Erdogan espera regresso da Turquia ao programa dos F-35 com Biden
Notícias ao Minuto

15:30 - 15/01/21 por Lusa

Mundo Erdogan

Em 2020, em resposta à entrega à Turquia, um ano antes, da primeira bateria do sistema de defesa aérea russo S-400, os Estados Unidos excluíram Ancara do programa de produção do F-35 Stealth, argumentando que os mísseis russos poderiam desvendar os seus segredos tecnológicos e que eram incompatíveis com os sistemas da Organização do Tratado do Atlântico Norte (NATO).

O Exército turco tinha encomendado mais de 100 aparelhos, em que várias componentes do F-35 eram fabricados na Turquia antes de o país ser excluído.

"Os F-35 não foram entregues, embora tenhamos pagado uma quantia substancial. É um grave erro da parte dos Estados Unidos como país aliado. Espero que sim, que, com Biden, possamos conversar e chegar a resultados positivos", disse Erdogan aos jornalistas em Istambul.

O Presidente turco reiterou, por outro lado, prosseguir com uma política de armamento "independente" em relação à NATO e aos Estados Unidos.

"Não tomamos as nossas decisões em questões de defesa pedindo autorização a ninguém. [...] Jamais podemos aceitar que os países da NATO nos digam o que fazer", argumentou.

Em dezembro, além de excluir a Turquia do Programa F-35, Washington proibiu a concessão de qualquer licença de exportação de armas ao SSB, a agência governamental turca encarregada das compras militares, para punir Ancara pela aquisição dos mísseis russos.
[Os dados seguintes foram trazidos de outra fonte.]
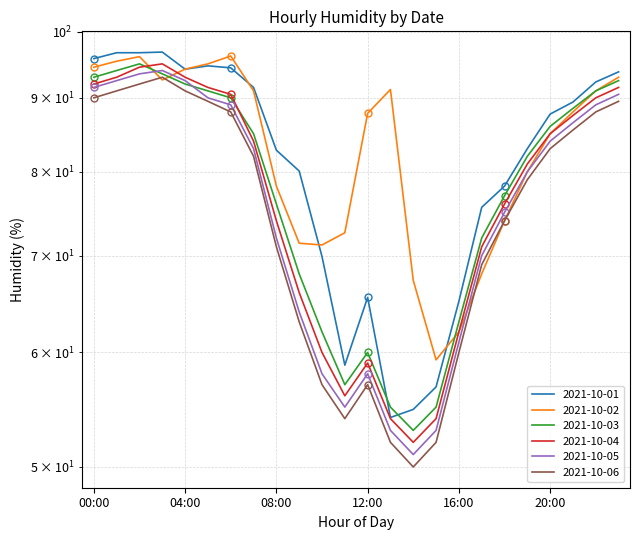

What is the difference between the maximum and minimum values in the 2021-10-03 series?

42.0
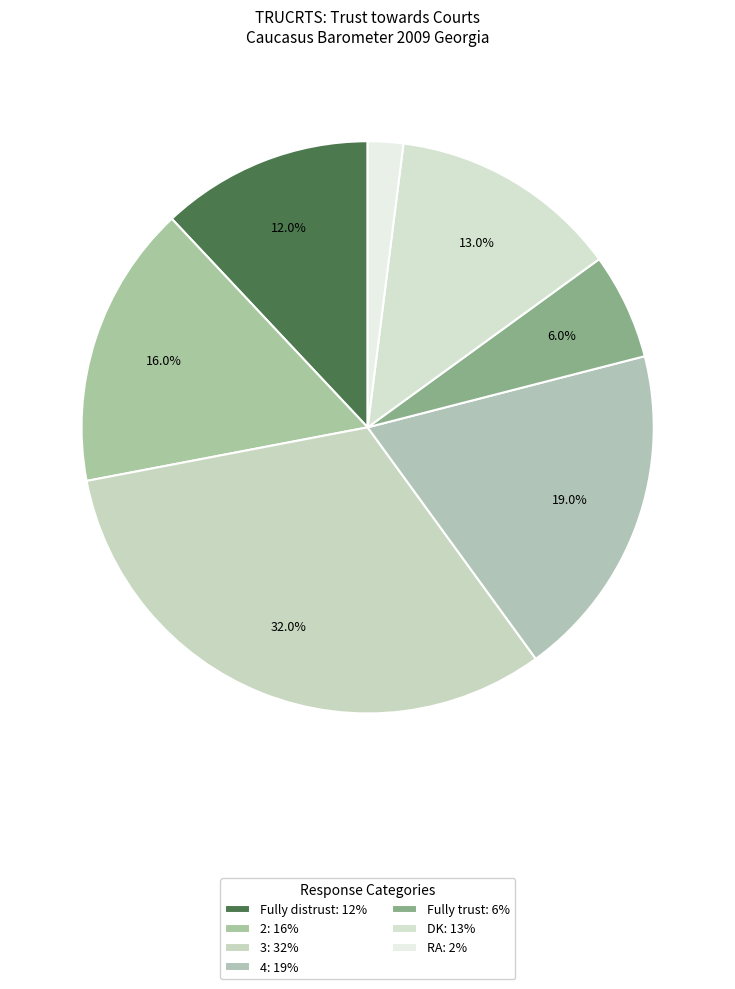

Which category has the biggest portion of the pie?

3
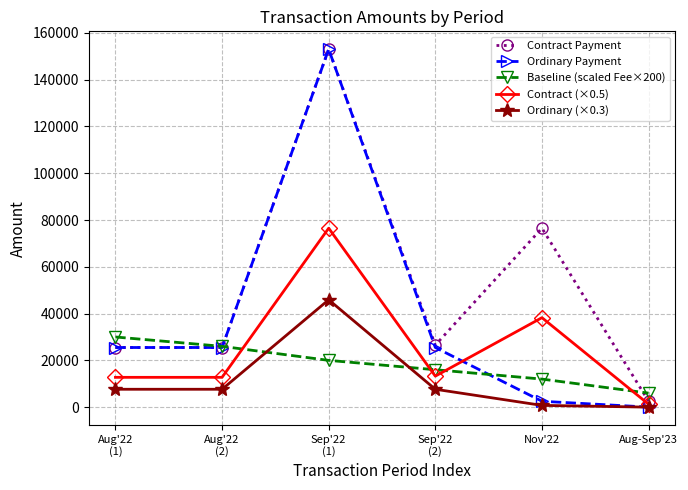

Rank the series at Nov'22 from highest to lowest value.

Contract Payment, Contract (×0.5), Baseline (scaled Fee×200), Ordinary Payment, Ordinary (×0.3)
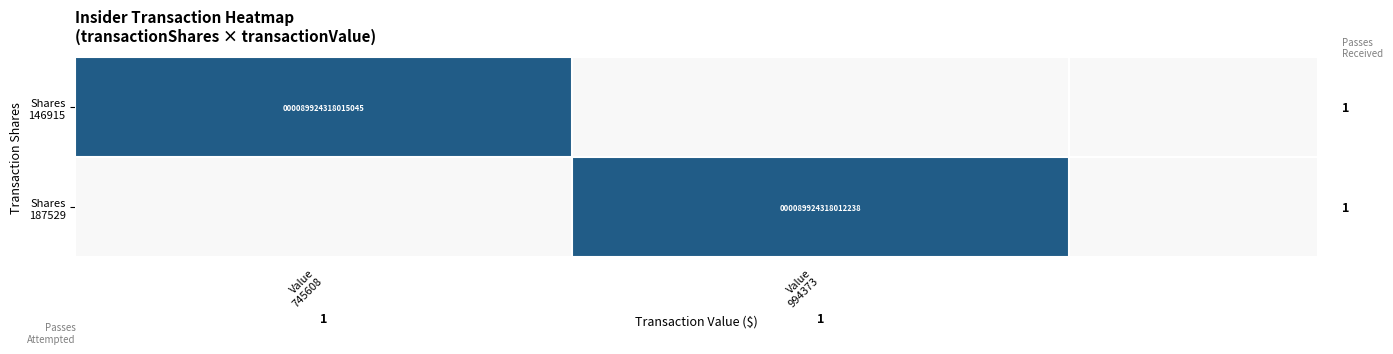

Between Value 745608 and Value 994373, which series saw the biggest shift?

Shares 146915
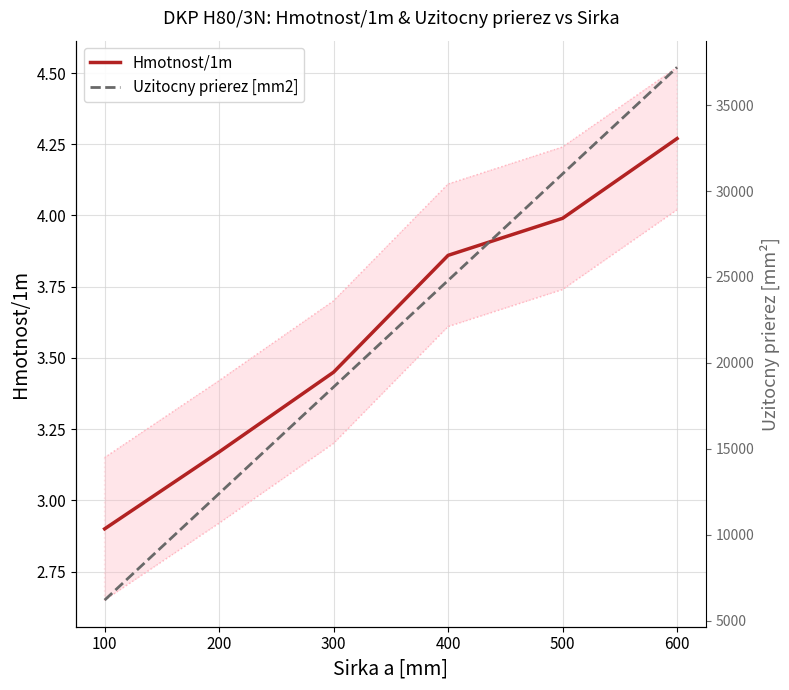

What is the difference between the Hmotnost/1m values at 300 and 400?

0.4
Apesar das sanções e das pressões norte-americanas, Ancara recusou renunciar ao S-400 que foram testados pela primeira vez em outubro de 2020, com as autoridades turcas a encararem a possibilidade de encomendar novo lote de armamento.

Segundo Erdogan, a negociação para a entrega de um segundo lote de S-400 está prevista para o final deste mês.

Erdogan expressou o desejo de chegar a um acordo com Washington sobre o Programa F-35 e os mísseis russos, apesar de Ancara temer um endurecimento dos Estados Unidos em relação à Turquia quando Joe Biden suceder, a 20 deste mês, a Donald Trump, considerado como um conciliador com o Presidente turco durante o mandato.

As sanções impostas por Washington em dezembro, consideradas "injustas" por Ancara, incluem restrições às exportações norte-americanas para a Turquia, bem como o congelamento de bens que possam encontrar-se sob jurisdição dos Estados Unidos pertencentes ao diretor do organismo público turco Indústrias de Defesa, Ismail Demir.

Ancara argumentou então, que o próprio Trump reconheceu em várias ocasiões o direito da Turquia a adquirir os S-400 e reiterou que não existem provas de que o uso do sistema russo possa debilitar a NATO, de que a Turquia é membro desde 1952, indicando ter proposto várias vezes a criação de uma comissão na Aliança Atlântica para analisar o tema.

Os Estados Unidos já tinham expulsado a Turquia do seu programa de desenvolvimento e treino de aviões de caça F-35, mas não tinham, antes, tomado medidas adicionais, apesar dos alertas persistentes de oficiais norte-americanos que há muito se queixam da compra do S-400, explicando que ele é incompatível com o equipamento da NATO e constitui uma ameaça potencial à segurança dos aliados.